◆ **Fragmento**
Rolando Cordera Campos
Mientras los banqueros centrales de Europa se devanan los sesos para inventar fórmulas que den credibilidad a su sistema monetario, los sindicatos españoles velan armas y repican sus tambores de huelga general. La dureza germana no se corresponde con la memoria cercana y muchos recuerdan cómo fueron Francia y Alemania las que en primer término pusieron entre paréntesis sus reglas de hierro sobre el déficit fiscal cuando así lo impuso su coyuntura. Si podrá Europa sobreponerse a esta nueva ola de pesimismo sobre su futuro y así recuperar el espíritu de desarrollo y cambio institucional que la ha llevado a plataformas envidiables de bienestar y estabilidad, está por verse y hacerse, pero por lo pronto lo que reina es el desaliento y un mucho de pasmo ante una crisis que muta con los días, como si se tratara de un retrovirus cargado de energía letal.
La nueva victoria que han empezado a cantar los demócratas de Obama no cierra el paso a la reacción republicana ni pone coto a la renovada prepotencia de Wall Street, pero de consumarse, la reforma financiera abrirá veneros de regulación y gobierno económico, en especial financiero, que no deberían menospreciarse a priori. La (re) construcción del capitalismo en que está empeñado el dirigente afroamericano ha pasado por la salud y toca a las puertas del amurallado imperio financiero, cuyas quintas columnas se han alojado ya en Washington, pero lo más probable es que no se quede ahí y pronto de deslice a los difíciles territorios de la energía, el medio ambiente y la industria del transporte en su conjunto. Así lo indican los portentosos tiempos y movimientos que le han impuesto a la globalización las emergencias de nuevos e impetuosos poderes en China o India, Brasil o Sudáfrica, que perfilan una multipolaridad en acto, pero aún sin concierto efectivo. A todo ello tendrá que responder Estados Unidos tan sólo para demostrar que su capacidad hegemónica abreva en fuentes renovables de energía que van más allá o pueden hacerlo de su potencia bélica incontrastable.Tiempos modernos y volubles, en los que el riesgo controlado del que presumían los financieros y sus gestores en los ministerios de Hacienda se somete a la incertidumbre que reta al más audaz y sofisticado cálculo de las probabilidades. Es en este escenario donde los dilemas mexicanos del nuevo milenio habrán de descifrarse o nublarse todavía más para encerrarnos en un ominoso panorama de largo y corrosivo estancamiento. Sería éste el momento de pasar a una deliberación arriesgada, como manda la mera acumulación de desaciertos políticos y económicos que define la saga inaugural del nuevo siglo, pero antes tendrá el país que encarar el desafío mayor de una política cuyo sistema y frutos no han sido capaces de darnos un orden democrático propiamente dicho, capaz de sustentar el Estado renovado que es indispensable para retomar y redefinir un nuevo curso para el desarrollo nacional en su conjunto.

◆ **Muestra de datos**
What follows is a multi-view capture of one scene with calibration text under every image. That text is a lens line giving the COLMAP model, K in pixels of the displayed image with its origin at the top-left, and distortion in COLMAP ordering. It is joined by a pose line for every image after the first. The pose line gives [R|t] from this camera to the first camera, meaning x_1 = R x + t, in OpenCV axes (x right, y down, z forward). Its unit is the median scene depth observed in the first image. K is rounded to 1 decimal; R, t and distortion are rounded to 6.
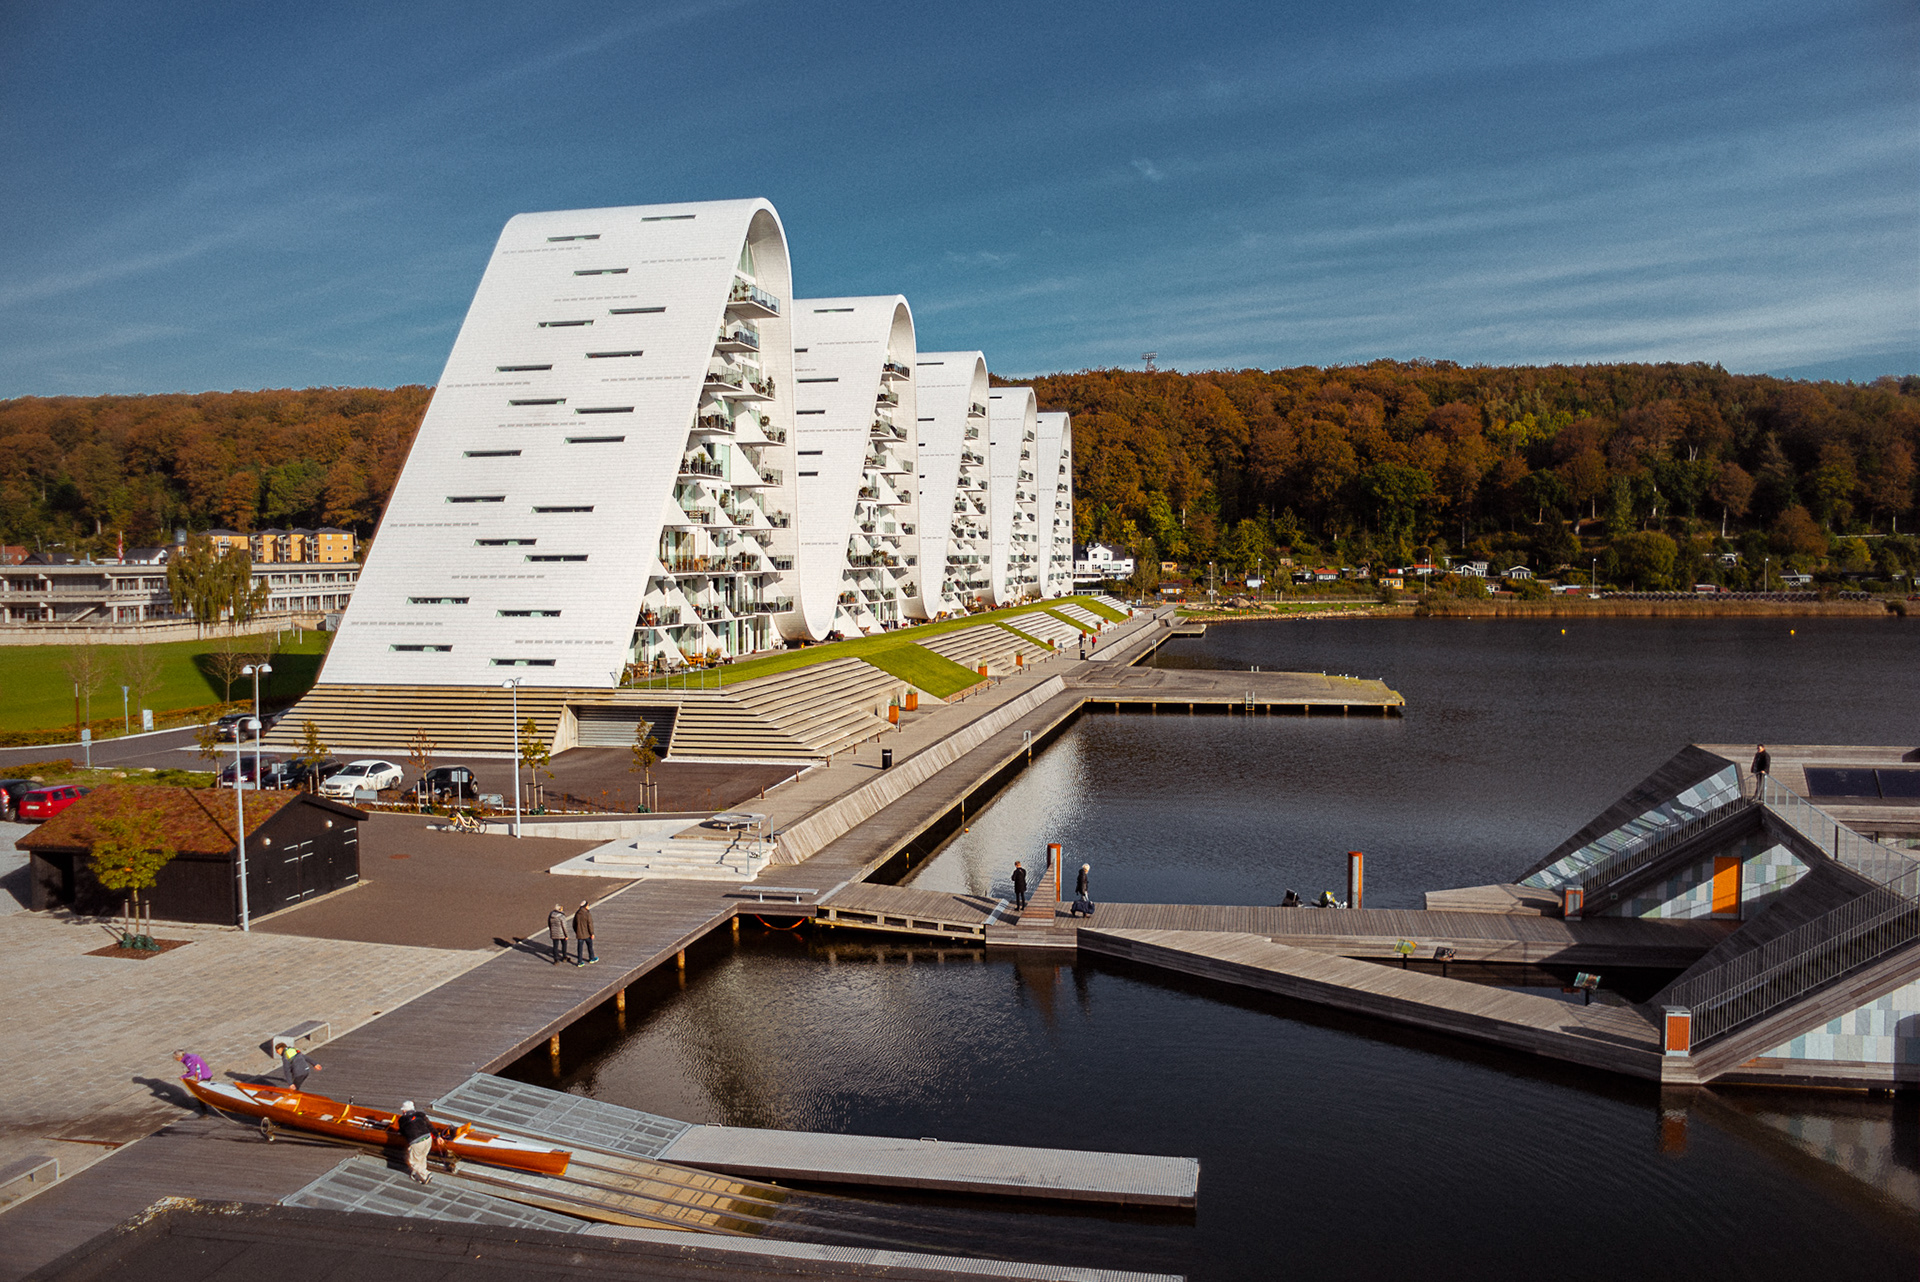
lens RADIAL K [[1500.4, 0, 960.0], [0, 1500.4, 641.0], [0, 0, 1]] dist [-0.057412, 0.002867]
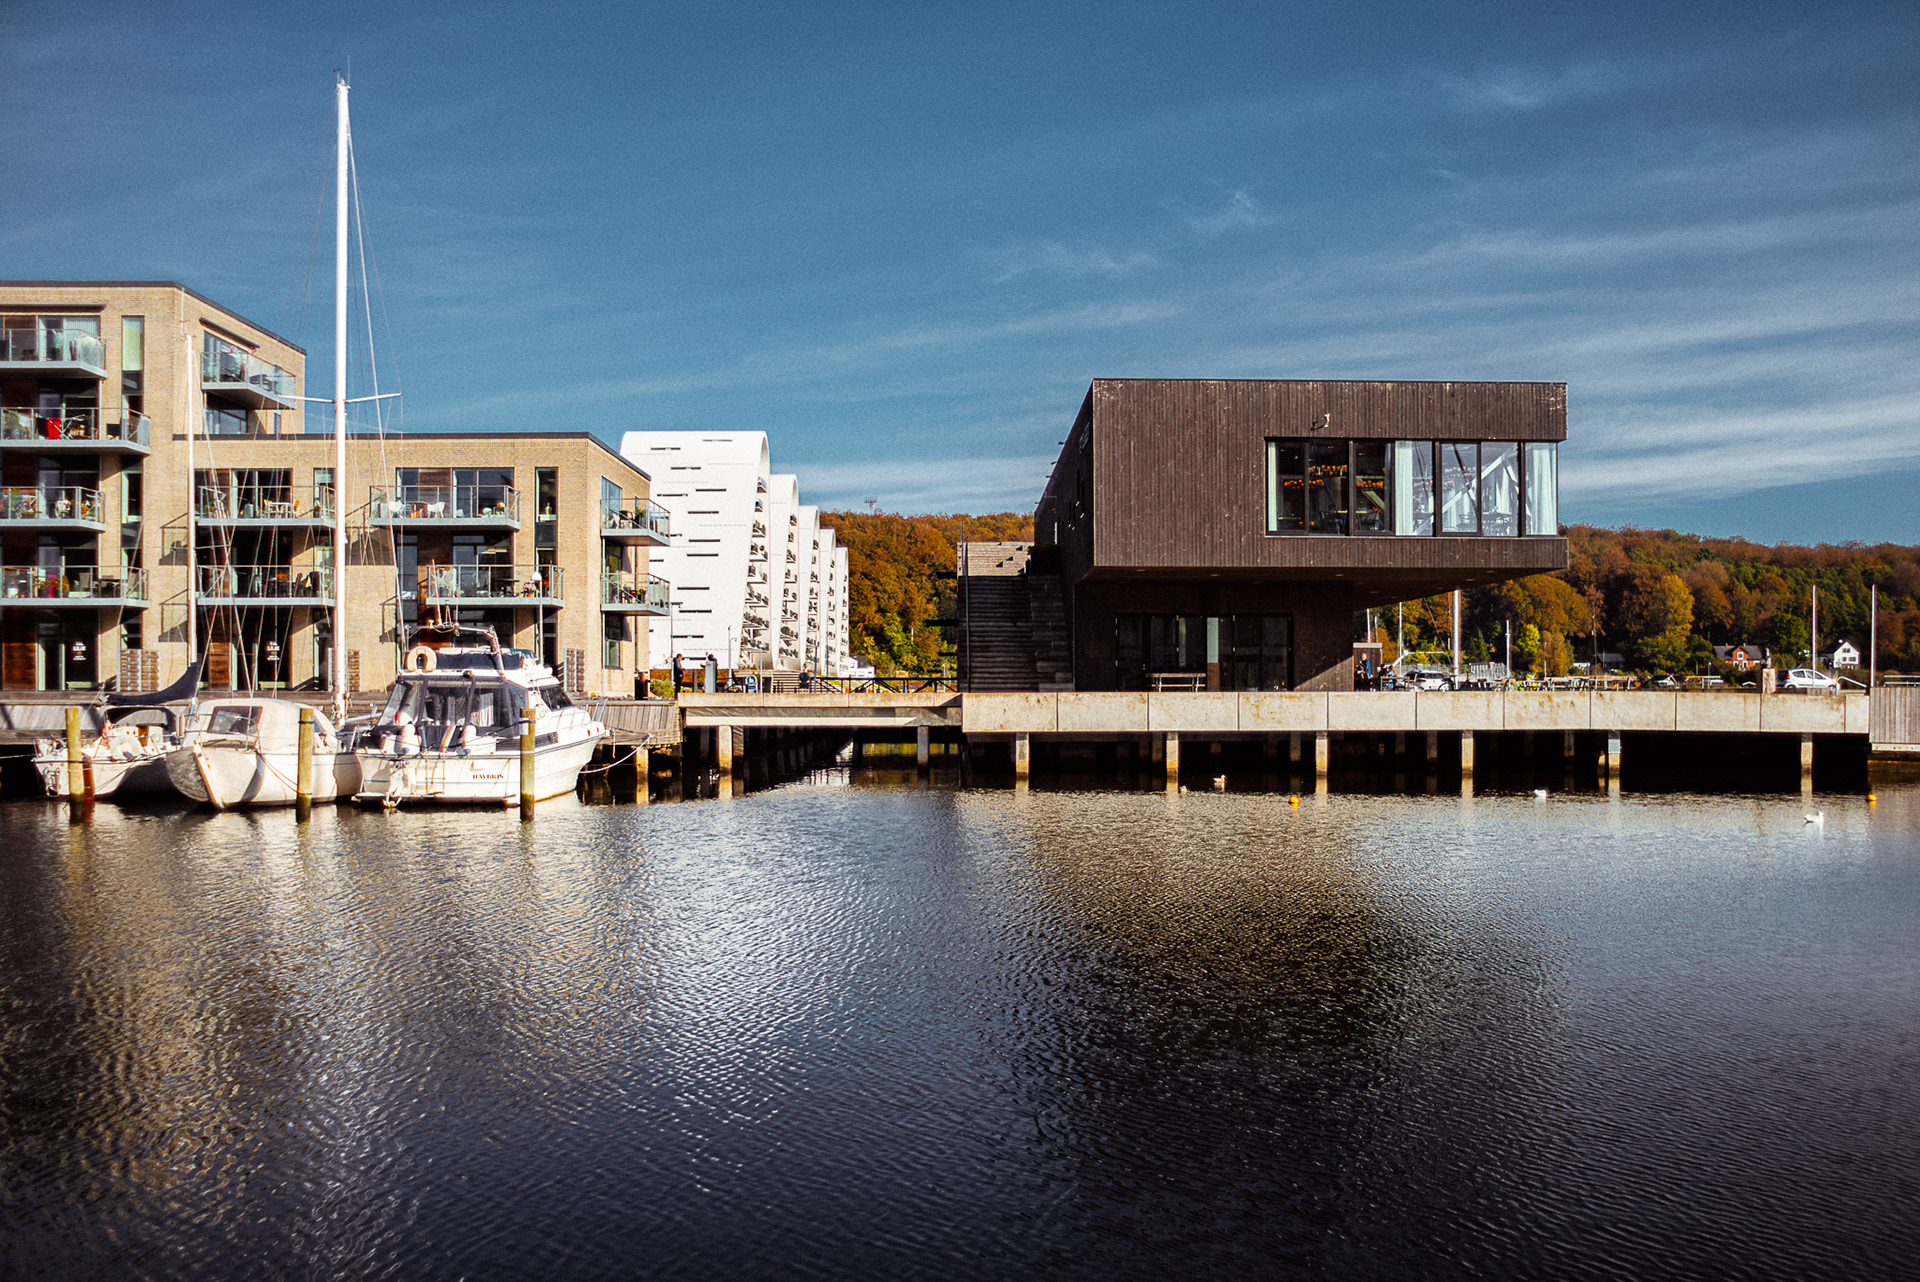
lens RADIAL K [[1500.4, 0, 960.0], [0, 1500.4, 641.0], [0, 0, 1]] dist [-0.057412, 0.002867]
pose [[0.979067, 0.012440, 0.203159, -0.058902], [0.005840, 0.996003, -0.089132, 0.030271], [-0.203456, 0.088453, 0.975080, -0.190589]]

◆ **Requisitos del ejercicio**
(1) Determine si cada afirmación concuerda con el fragmento, responda sí o no y cite textualmente las palabras que lo deciden: (a) los sindicatos españoles se preparan para una huelga general; (b) el Reino Unido fue el primero en dejar de lado sus reglas sobre el déficit fiscal; (c) la reconstrucción del capitalismo que impulsa el dirigente afroamericano ya ha pasado por la salud.
(2) ¿Qué países menciona el fragmento como nuevos e impetuosos poderes emergentes?
El material procede de una fuente distinta.

◆ **Soluciones**
(1)
(a) Sí: «los sindicatos españoles velan armas y repican sus tambores de huelga general».
(b) No: «fueron Francia y Alemania las que en primer término pusieron entre paréntesis sus reglas de hierro sobre el déficit fiscal».
(c) Sí: «La (re) construcción del capitalismo en que está empeñado el dirigente afroamericano ha pasado por la salud».

(2) China, India, Brasil y Sudáfrica.